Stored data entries
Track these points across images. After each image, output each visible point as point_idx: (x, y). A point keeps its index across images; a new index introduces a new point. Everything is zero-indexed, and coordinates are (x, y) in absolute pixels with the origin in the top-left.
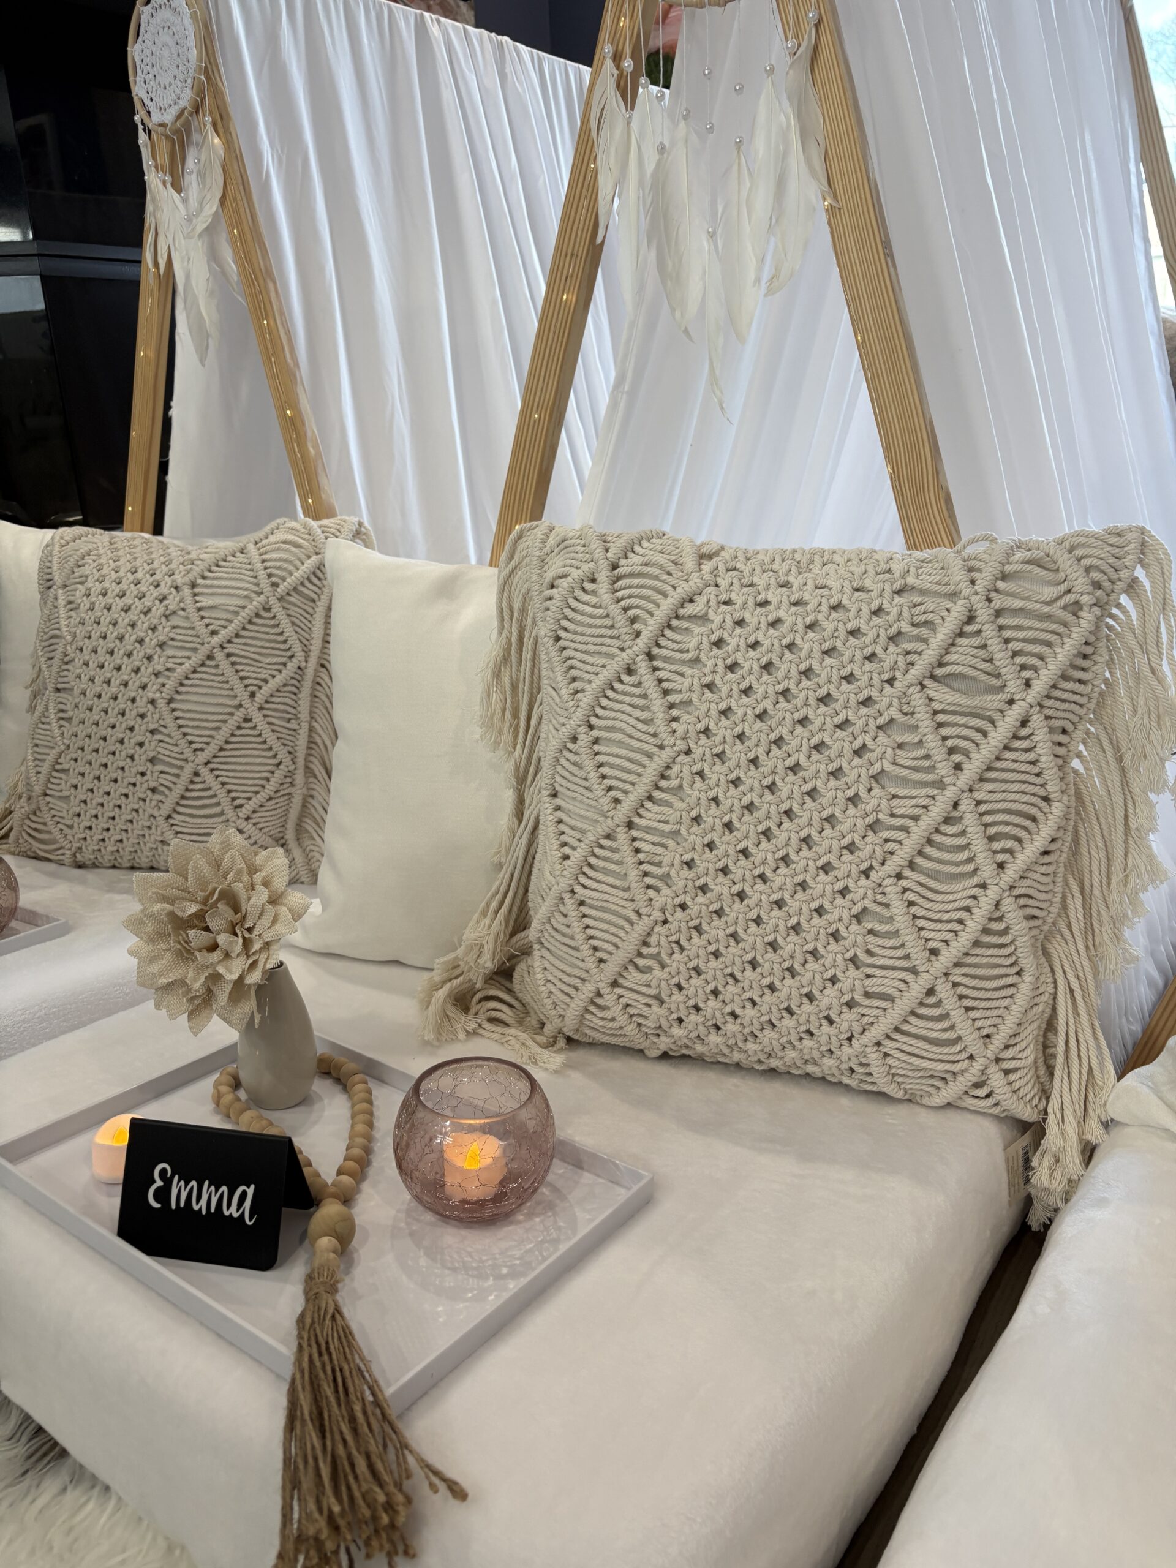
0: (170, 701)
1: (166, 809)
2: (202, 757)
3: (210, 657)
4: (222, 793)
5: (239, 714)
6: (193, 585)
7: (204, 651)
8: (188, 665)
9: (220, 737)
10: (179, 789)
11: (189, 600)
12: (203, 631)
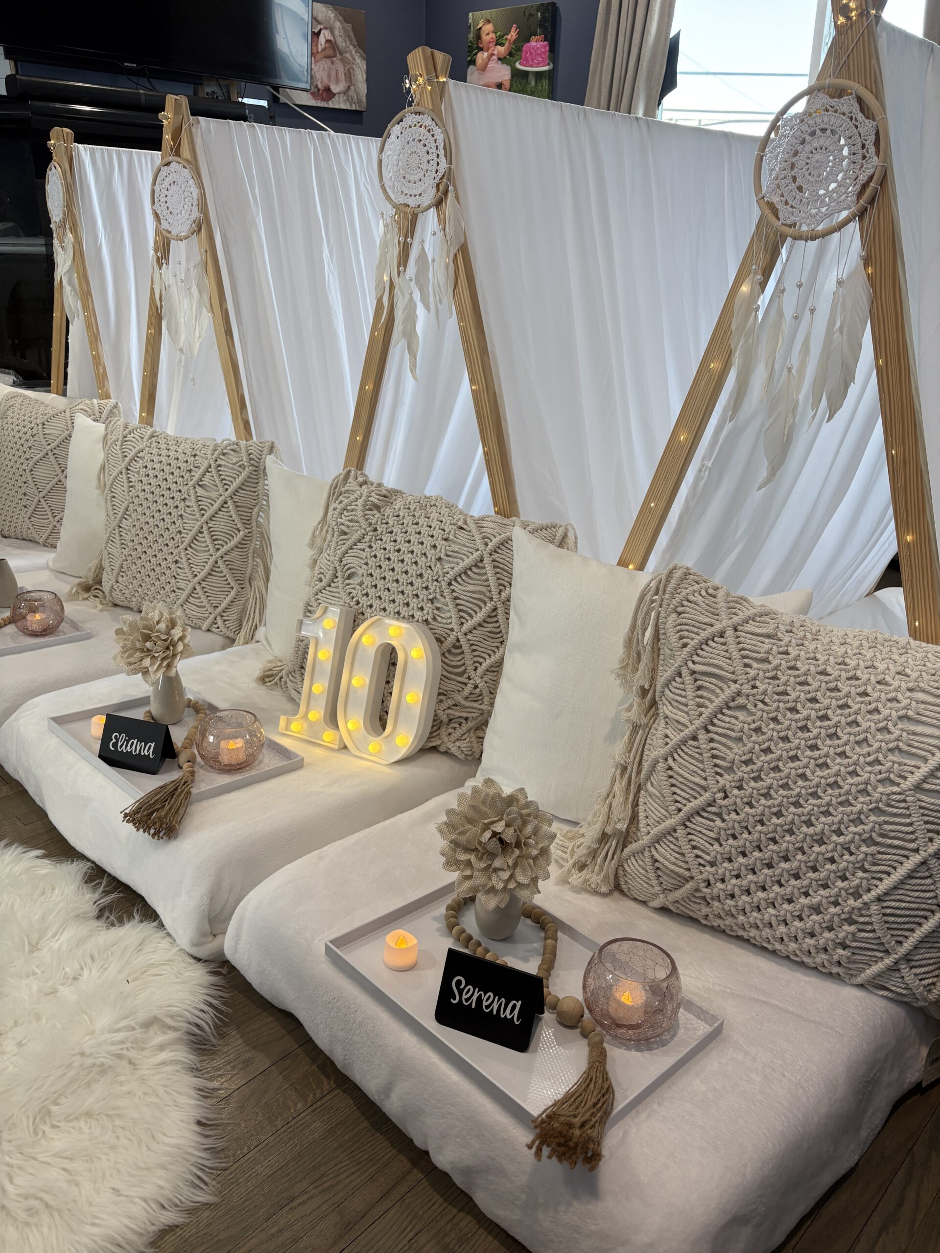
0: (31, 470)
1: (28, 515)
2: (42, 494)
3: (47, 454)
4: (48, 510)
5: (57, 479)
6: (44, 424)
7: (44, 451)
8: (38, 456)
9: (49, 487)
10: (33, 507)
11: (40, 430)
12: (44, 443)
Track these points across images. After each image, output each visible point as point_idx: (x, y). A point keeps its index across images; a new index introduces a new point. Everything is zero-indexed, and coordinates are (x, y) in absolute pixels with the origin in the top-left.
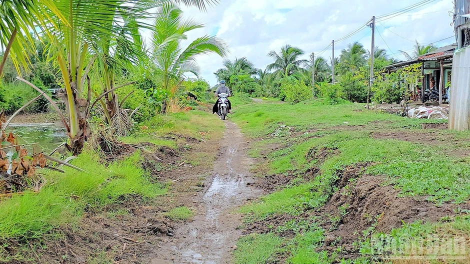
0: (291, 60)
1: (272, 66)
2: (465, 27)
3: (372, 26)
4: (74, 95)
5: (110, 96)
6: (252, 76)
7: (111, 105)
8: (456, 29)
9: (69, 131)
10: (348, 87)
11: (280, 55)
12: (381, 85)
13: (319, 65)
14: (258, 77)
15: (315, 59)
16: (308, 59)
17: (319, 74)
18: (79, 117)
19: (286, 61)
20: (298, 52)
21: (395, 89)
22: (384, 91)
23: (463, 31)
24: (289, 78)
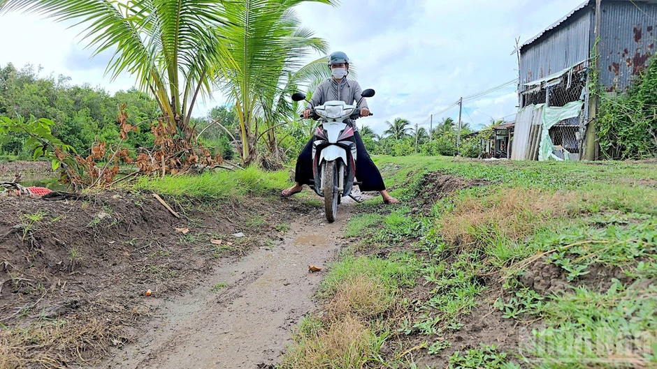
0: (401, 128)
1: (387, 132)
2: (526, 92)
3: (460, 104)
4: (247, 131)
5: (272, 138)
6: (373, 139)
7: (272, 144)
8: (519, 94)
9: (242, 155)
10: (441, 147)
11: (394, 125)
12: (464, 146)
13: (421, 133)
14: (377, 140)
15: (418, 129)
16: (413, 128)
17: (421, 139)
18: (249, 146)
19: (397, 128)
20: (406, 123)
21: (476, 149)
22: (467, 150)
23: (524, 96)
24: (398, 141)
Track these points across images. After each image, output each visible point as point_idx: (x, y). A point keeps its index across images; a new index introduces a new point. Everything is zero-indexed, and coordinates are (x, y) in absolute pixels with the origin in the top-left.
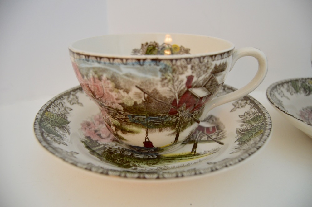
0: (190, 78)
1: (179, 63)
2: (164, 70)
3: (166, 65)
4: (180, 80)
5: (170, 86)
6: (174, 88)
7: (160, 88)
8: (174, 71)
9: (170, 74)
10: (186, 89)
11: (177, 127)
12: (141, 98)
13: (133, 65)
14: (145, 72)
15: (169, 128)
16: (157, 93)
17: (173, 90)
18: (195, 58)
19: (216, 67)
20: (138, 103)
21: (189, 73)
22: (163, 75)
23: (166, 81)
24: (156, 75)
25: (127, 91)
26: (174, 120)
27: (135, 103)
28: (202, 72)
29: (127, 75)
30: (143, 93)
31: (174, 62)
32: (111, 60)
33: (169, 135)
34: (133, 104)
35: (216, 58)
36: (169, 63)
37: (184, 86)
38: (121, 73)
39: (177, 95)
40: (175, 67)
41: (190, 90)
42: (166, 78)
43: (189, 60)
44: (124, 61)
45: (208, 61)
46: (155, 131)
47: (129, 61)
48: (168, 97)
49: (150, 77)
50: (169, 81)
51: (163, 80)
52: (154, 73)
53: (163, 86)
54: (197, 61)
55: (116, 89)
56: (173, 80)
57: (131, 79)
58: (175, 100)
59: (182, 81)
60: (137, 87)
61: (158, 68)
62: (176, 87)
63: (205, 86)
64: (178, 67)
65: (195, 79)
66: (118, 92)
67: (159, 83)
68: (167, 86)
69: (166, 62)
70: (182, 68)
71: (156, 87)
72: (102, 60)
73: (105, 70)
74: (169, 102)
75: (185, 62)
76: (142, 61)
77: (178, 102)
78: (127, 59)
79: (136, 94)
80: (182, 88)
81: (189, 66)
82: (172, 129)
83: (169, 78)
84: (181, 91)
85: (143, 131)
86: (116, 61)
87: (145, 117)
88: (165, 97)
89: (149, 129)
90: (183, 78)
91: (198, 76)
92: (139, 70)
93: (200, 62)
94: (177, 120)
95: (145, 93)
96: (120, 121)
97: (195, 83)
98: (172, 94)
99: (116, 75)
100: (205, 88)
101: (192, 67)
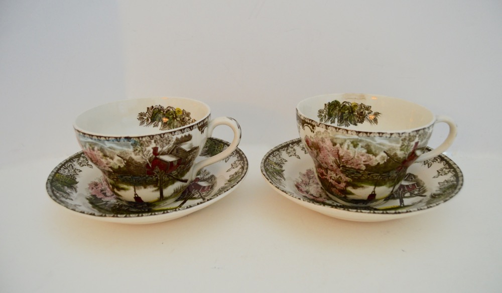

§ Work to complete: Write out every item above word for word, leaving the pictures out of your answer.

§ Written solution:
Track these points across images. After each image, output each visible point as point_idx: (x, y). A point keeps its index across images; a new index introduces a new point. Everything is zero-indexed, and coordinates are (x, y) in absolute pixels with the origin in the top-left.
0: (170, 701)
1: (166, 809)
2: (202, 757)
3: (210, 657)
4: (222, 793)
5: (239, 714)
6: (193, 585)
7: (204, 651)
8: (188, 665)
9: (220, 737)
10: (179, 789)
11: (189, 600)
12: (203, 631)
0: (31, 470)
1: (28, 515)
2: (42, 494)
3: (47, 454)
4: (48, 510)
5: (57, 479)
6: (44, 424)
7: (44, 451)
8: (38, 456)
9: (49, 487)
10: (33, 507)
11: (40, 430)
12: (44, 443)
Track these points across images. After each image, output each visible point as point_idx: (x, y). A point keeps its index across images; a new index introduces a new point. Everything is zero-indexed, and coordinates are (x, y) in absolute pixels with the origin in the top-left.
0: (291, 60)
1: (272, 66)
2: (465, 27)
3: (372, 26)
4: (74, 95)
5: (110, 96)
6: (252, 76)
7: (111, 105)
8: (456, 29)
9: (69, 131)
10: (348, 87)
11: (280, 55)
12: (381, 85)
13: (319, 65)
14: (258, 77)
15: (315, 59)
16: (308, 59)
17: (319, 74)
18: (79, 117)
19: (286, 61)
20: (298, 52)
21: (395, 89)
22: (384, 91)
23: (463, 31)
24: (289, 78)
0: (401, 128)
1: (387, 132)
2: (526, 92)
3: (460, 104)
4: (247, 131)
5: (272, 138)
6: (373, 139)
7: (272, 144)
8: (519, 94)
9: (242, 155)
10: (441, 147)
11: (394, 125)
12: (464, 146)
13: (421, 133)
14: (377, 140)
15: (418, 129)
16: (413, 128)
17: (421, 139)
18: (249, 146)
19: (397, 128)
20: (406, 123)
21: (476, 149)
22: (467, 150)
23: (524, 96)
24: (398, 141)
Track these points across images. After each image, output each visible point as point_idx: (x, y). A point keeps its index across images; a new index introduces a new point. Everything is zero-indexed, and coordinates are (x, y) in absolute pixels with the origin in the top-left.
0: (190, 78)
1: (179, 63)
2: (164, 70)
3: (166, 65)
4: (180, 80)
5: (170, 86)
6: (174, 88)
7: (160, 88)
8: (174, 71)
9: (170, 74)
10: (186, 89)
11: (177, 127)
12: (141, 98)
13: (133, 65)
14: (145, 72)
15: (169, 128)
16: (157, 93)
17: (173, 90)
18: (195, 58)
19: (216, 67)
20: (138, 103)
21: (189, 73)
22: (163, 75)
23: (166, 81)
24: (156, 75)
25: (127, 91)
26: (174, 120)
27: (135, 103)
28: (202, 72)
29: (127, 75)
30: (143, 93)
31: (174, 62)
32: (111, 60)
33: (169, 135)
34: (133, 104)
35: (216, 58)
36: (169, 63)
37: (184, 86)
38: (121, 73)
39: (177, 95)
40: (175, 67)
41: (190, 90)
42: (166, 78)
43: (189, 60)
44: (124, 61)
45: (208, 61)
46: (155, 131)
47: (129, 61)
48: (168, 97)
49: (150, 77)
50: (169, 81)
51: (163, 80)
52: (154, 73)
53: (163, 86)
54: (197, 61)
55: (116, 89)
56: (173, 80)
57: (131, 79)
58: (175, 100)
59: (182, 81)
60: (137, 87)
61: (158, 68)
62: (176, 87)
63: (205, 86)
64: (178, 67)
65: (195, 79)
66: (118, 92)
67: (159, 83)
68: (167, 86)
69: (166, 62)
70: (182, 68)
71: (156, 87)
72: (102, 60)
73: (105, 70)
74: (169, 102)
75: (185, 62)
76: (142, 61)
77: (178, 102)
78: (127, 59)
79: (136, 94)
80: (182, 88)
81: (189, 66)
82: (172, 129)
83: (169, 78)
84: (181, 91)
85: (143, 131)
86: (116, 61)
87: (145, 117)
88: (165, 97)
89: (149, 129)
90: (183, 78)
91: (198, 76)
92: (139, 70)
93: (200, 62)
94: (177, 120)
95: (145, 93)
96: (120, 121)
97: (195, 83)
98: (172, 94)
99: (116, 75)
100: (205, 88)
101: (192, 67)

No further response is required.